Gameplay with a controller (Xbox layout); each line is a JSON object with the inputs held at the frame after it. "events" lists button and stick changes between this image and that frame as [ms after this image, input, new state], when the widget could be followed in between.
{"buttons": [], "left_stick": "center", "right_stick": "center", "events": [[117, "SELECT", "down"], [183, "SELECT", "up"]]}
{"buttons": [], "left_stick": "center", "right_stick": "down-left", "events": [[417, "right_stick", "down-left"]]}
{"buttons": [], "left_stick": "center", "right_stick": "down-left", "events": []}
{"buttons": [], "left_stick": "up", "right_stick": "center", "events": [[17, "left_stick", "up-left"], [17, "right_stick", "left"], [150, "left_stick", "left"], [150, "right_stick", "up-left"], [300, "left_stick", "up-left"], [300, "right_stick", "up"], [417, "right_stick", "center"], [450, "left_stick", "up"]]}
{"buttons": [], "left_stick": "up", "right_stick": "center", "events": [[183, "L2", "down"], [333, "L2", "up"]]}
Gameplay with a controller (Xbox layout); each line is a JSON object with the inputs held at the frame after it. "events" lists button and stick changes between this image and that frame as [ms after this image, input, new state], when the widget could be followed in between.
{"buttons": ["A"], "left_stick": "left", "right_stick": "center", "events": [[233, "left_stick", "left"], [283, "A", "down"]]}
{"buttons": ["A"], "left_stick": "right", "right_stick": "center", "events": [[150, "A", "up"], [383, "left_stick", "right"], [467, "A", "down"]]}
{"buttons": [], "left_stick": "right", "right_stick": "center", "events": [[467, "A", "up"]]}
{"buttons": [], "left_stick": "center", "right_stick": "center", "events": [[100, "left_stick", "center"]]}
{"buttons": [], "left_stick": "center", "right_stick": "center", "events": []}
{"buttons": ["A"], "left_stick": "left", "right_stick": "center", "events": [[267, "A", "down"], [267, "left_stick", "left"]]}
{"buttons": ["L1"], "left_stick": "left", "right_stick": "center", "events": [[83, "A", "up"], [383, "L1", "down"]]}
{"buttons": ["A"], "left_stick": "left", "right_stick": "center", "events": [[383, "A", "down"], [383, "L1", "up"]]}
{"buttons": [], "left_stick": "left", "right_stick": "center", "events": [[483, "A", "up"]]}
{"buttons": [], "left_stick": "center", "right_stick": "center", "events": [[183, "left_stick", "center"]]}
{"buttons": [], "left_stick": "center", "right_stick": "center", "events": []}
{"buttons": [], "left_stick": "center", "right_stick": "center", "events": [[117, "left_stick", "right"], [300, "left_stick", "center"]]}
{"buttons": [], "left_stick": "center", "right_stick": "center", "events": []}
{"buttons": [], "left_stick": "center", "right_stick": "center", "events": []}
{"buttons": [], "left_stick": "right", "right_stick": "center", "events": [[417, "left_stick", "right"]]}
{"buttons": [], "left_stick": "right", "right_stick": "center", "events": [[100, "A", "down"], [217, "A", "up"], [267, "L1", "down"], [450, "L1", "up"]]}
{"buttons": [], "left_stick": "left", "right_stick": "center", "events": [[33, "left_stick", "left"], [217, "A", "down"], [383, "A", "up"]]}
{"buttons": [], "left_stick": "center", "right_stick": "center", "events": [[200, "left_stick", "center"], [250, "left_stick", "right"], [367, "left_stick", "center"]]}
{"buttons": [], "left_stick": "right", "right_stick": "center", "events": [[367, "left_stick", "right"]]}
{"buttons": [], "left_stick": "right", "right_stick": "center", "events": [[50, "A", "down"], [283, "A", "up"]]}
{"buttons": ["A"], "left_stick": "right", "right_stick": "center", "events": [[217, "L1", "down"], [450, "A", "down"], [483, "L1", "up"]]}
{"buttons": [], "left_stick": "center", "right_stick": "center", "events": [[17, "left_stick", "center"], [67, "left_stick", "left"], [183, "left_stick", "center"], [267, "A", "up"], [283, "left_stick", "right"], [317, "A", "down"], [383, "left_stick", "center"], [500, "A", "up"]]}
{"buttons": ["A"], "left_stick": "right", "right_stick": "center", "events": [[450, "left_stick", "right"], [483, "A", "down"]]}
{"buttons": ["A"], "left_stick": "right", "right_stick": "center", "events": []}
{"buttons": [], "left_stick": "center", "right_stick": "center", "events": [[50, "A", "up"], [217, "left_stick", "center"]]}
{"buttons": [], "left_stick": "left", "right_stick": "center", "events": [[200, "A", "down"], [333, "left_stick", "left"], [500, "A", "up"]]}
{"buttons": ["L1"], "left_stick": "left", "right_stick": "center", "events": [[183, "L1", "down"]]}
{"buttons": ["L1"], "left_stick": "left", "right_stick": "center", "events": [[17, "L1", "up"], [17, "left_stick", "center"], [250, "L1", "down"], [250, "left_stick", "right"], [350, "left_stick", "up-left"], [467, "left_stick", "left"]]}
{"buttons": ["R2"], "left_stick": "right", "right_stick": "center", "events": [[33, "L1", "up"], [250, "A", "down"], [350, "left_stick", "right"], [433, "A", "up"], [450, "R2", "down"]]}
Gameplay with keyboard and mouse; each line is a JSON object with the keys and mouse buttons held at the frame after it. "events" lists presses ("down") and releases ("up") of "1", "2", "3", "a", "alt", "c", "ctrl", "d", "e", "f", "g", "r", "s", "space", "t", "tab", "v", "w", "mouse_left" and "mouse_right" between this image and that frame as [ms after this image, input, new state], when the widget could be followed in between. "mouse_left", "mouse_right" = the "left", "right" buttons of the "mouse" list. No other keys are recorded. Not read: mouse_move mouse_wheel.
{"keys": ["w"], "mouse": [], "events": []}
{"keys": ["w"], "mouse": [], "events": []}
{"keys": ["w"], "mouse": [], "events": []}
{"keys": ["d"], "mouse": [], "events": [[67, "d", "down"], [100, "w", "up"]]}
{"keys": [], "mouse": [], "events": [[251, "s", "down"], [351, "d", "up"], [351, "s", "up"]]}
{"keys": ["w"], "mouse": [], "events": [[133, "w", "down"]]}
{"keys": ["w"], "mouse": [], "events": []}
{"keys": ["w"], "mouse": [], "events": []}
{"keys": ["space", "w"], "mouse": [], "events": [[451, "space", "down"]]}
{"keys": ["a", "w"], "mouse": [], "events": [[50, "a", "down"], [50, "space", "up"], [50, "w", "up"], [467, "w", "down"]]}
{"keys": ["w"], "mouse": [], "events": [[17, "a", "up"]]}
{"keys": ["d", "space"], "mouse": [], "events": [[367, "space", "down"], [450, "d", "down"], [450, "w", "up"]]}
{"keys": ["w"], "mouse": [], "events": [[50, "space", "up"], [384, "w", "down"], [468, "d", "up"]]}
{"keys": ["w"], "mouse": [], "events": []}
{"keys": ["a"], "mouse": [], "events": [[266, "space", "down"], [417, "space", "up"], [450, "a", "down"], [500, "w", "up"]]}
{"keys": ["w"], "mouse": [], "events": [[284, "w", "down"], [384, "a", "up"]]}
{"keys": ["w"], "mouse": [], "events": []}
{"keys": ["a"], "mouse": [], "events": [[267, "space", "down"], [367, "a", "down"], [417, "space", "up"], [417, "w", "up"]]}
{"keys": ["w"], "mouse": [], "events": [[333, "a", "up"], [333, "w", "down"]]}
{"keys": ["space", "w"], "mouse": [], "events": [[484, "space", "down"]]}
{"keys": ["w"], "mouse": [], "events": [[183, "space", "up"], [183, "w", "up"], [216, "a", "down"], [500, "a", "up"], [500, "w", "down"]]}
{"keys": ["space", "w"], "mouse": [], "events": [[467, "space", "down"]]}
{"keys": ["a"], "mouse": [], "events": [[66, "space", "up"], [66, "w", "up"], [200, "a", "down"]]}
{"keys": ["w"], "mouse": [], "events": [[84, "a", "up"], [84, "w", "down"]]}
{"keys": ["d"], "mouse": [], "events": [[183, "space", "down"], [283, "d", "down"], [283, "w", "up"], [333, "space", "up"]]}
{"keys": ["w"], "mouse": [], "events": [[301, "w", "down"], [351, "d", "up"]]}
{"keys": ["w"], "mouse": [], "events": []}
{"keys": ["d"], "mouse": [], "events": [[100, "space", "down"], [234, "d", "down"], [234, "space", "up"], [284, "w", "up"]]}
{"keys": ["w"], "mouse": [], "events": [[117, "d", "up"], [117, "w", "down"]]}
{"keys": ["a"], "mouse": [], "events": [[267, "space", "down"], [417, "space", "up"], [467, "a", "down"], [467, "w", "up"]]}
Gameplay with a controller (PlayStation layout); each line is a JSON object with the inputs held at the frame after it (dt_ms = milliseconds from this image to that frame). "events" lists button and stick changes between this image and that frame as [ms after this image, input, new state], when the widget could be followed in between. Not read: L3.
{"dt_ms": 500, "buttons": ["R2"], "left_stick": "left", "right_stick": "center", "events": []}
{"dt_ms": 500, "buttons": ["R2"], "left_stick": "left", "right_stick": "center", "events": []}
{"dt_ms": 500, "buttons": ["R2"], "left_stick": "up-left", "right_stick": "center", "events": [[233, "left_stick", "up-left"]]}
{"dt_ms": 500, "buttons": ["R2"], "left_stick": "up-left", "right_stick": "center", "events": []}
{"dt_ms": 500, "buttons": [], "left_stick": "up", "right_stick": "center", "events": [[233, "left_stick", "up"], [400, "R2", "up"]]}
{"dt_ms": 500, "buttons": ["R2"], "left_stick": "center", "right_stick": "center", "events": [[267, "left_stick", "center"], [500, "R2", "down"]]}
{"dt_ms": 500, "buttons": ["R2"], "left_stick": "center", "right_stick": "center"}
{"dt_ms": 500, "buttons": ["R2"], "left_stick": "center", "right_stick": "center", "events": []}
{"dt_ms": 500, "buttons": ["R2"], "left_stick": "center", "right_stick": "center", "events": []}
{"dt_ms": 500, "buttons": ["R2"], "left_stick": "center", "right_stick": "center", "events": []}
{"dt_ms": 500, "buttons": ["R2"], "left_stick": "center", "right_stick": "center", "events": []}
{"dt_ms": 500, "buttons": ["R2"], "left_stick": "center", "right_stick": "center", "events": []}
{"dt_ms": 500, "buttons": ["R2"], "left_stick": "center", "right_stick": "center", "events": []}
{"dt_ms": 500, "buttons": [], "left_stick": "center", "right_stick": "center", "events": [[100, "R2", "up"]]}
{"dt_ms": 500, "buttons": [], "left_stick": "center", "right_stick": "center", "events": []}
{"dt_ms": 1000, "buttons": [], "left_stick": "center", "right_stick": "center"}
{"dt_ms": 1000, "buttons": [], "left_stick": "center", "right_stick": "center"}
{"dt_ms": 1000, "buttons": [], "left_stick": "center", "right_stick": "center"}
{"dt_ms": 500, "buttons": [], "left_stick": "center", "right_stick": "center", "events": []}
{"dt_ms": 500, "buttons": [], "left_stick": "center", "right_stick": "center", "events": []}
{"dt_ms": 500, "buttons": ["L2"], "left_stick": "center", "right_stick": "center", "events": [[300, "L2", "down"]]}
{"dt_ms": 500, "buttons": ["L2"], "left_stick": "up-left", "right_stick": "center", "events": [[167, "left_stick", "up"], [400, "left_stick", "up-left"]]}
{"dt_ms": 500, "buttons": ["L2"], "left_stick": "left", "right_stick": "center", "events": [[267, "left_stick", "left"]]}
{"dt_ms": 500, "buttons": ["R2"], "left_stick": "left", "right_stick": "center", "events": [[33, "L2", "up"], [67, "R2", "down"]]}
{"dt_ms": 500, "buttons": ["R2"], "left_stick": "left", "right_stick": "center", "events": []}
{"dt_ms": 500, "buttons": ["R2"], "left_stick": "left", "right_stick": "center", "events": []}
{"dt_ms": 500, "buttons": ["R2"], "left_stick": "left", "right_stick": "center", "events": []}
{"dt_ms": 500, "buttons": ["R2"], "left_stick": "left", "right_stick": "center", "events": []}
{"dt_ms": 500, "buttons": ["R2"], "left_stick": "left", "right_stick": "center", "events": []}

* * *

__WHAT YOU HAVE TO DO__. Copy all lines above containing the string "each".

__RESPONSE__.
Gameplay with a controller (Xbox layout); each line is a JSON object with the inputs held at the frame after it. "events" lists button and stick changes between this image and that frame as [ms after this image, input, new state], when the widget could be followed in between.
Gameplay with a controller (Xbox layout); each line is a JSON object with the inputs held at the frame after it. "events" lists button and stick changes between this image and that frame as [ms after this image, input, new state], when the widget could be followed in between.
Gameplay with keyboard and mouse; each line is a JSON object with the keys and mouse buttons held at the frame after it. "events" lists presses ("down") and releases ("up") of "1", "2", "3", "a", "alt", "c", "ctrl", "d", "e", "f", "g", "r", "s", "space", "t", "tab", "v", "w", "mouse_left" and "mouse_right" between this image and that frame as [ms after this image, input, new state], when the widget could be followed in between. "mouse_left", "mouse_right" = the "left", "right" buttons of the "mouse" list. No other keys are recorded. Not read: mouse_move mouse_wheel.
Gameplay with a controller (PlayStation layout); each line is a JSON object with the inputs held at the frame after it (dt_ms = milliseconds from this image to that frame). "events" lists button and stick changes between this image and that frame as [ms after this image, input, new state], when the widget could be followed in between. Not read: L3.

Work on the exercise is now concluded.